The Lamb of God
January 3, 2018
Wednesday before Epiphany
1 Jn 2:29-3:6
Gospel: Jn 1:29-34
When John saw Jesus coming towards him, he said, “There is the Lamb of God, who takes away the sin of the world. It is he of whom I said: A man comes after me who is already ahead of me, for he was before me. I myself did not know him, but I came baptizing to prepare for him, so that he might be revealed in Israel.”
And John also gave this testimony, “I saw the Spirit coming down on him like a dove from heaven and resting on him. I myself did not know him but God who sent me to baptize told me: ‘You will see the Spirit coming down and resting on the one who baptizes with the Holy Spirit.’ Yes, I have seen! and I declare that this is the Chosen One of God.”
(Daily Gospel in the Assimilated Life Experience)
John the Baptist’s description of Jesus as the Lamb of God pulled together significant scriptural references to the saving event the Jews experienced on their way out of Egypt. When Pharaoh refused to let them out of Egypt, Moses took instructions directly from God. Central to these instructions was the Passover meal at which they were to partake of a lamb. “Each man must take a lamb… without blemish… Some of the blood must then be taken and put on the two doorposts and the lintel of the houses where it is eaten…” (Exodus 12:3 ff.).
This blood drove away from their houses the angel of death that was going around to slay the firstborns of the Egyptians. The slaying was to force Pharaoh to lift his hold departure order against God’s people. When John the Baptist referred to Jesus as the Lamb of God, the people had in mind the Passover lamb that saved their firstborns from death. As the Lamb of God, Jesus was the awaited ransom for the lives of many.

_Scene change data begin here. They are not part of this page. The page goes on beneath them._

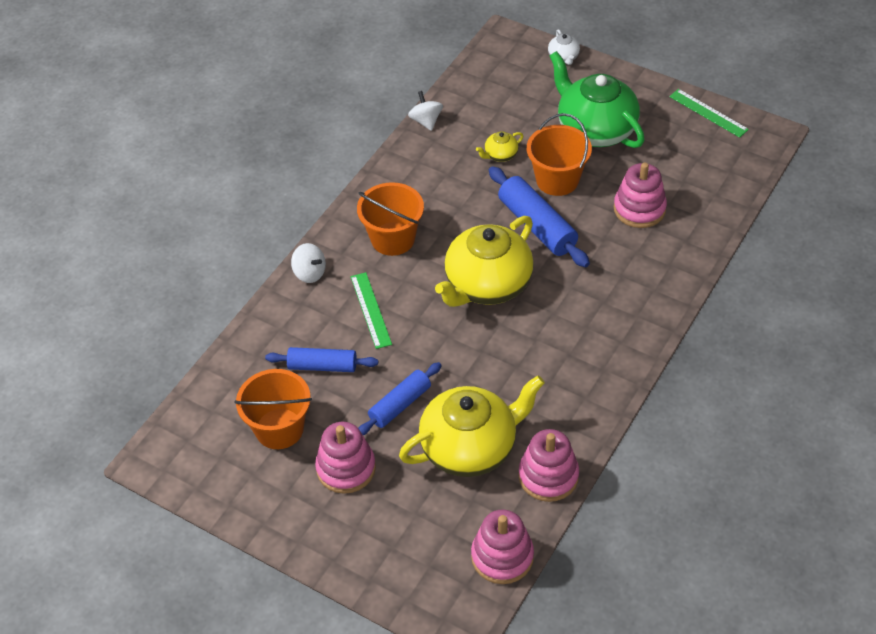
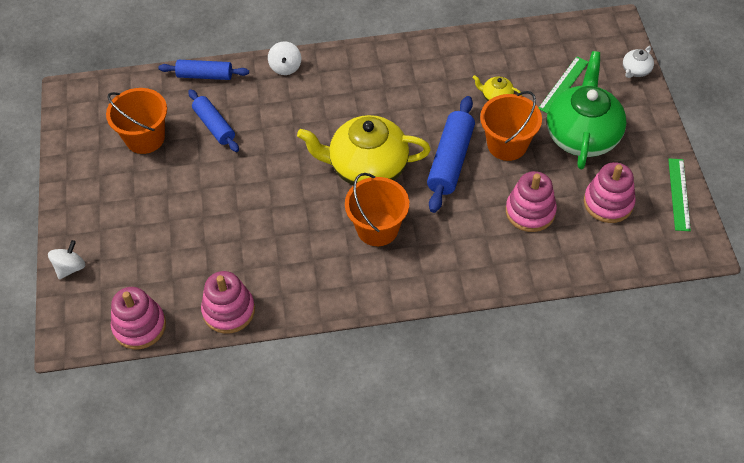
camera: 50 degrees right, 5 degrees up
pink stacking toy [315,422,376,494] -> pink stacking toy moved to [584,162,636,223]
green ruler [351,272,392,349] -> green ruler moved to [538,56,589,113]
orange bucket [357,182,424,256] -> orange bucket moved to [345,173,409,246]
blue rolling pin [358,362,442,435] -> blue rolling pin moved to [158,60,249,80]
yellow teapot [399,375,545,477] -> none
white spinning top [408,91,443,131] -> white spinning top moved to [48,240,85,280]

St. Luke the Evangelist refers to the Last Supper as Passover meal. He wrote: “When the hour came he took his place at table, and the apostles with him, and he said to them, I have longed to eat this Passover with you before I suffer. (Luke 22:16).” This strengthens the identification of Jesus with the Passover lamb whose blood ransomed many.
J. Jeremias suggests that the title Lamb of God is a mistranslation of the Aramaic ‘talya’ which means both ‘lamb’ and ‘slave’. The translation should have been “The Servant of God” instead of “Lamb of God”. If so, then John the Baptist could have been making allusions to Isaiah 53 which describes the messiah as the suffering servant of Yahweh, with ‘no looks to attract our eyes.’ But howsoever “talya” is understood and translated, the term still points to Jesus’ supreme self sacrifice just to save humanity. (Atty.)— Rev. Fr. Dan Domingo P. delos Angeles, Jr., D.M.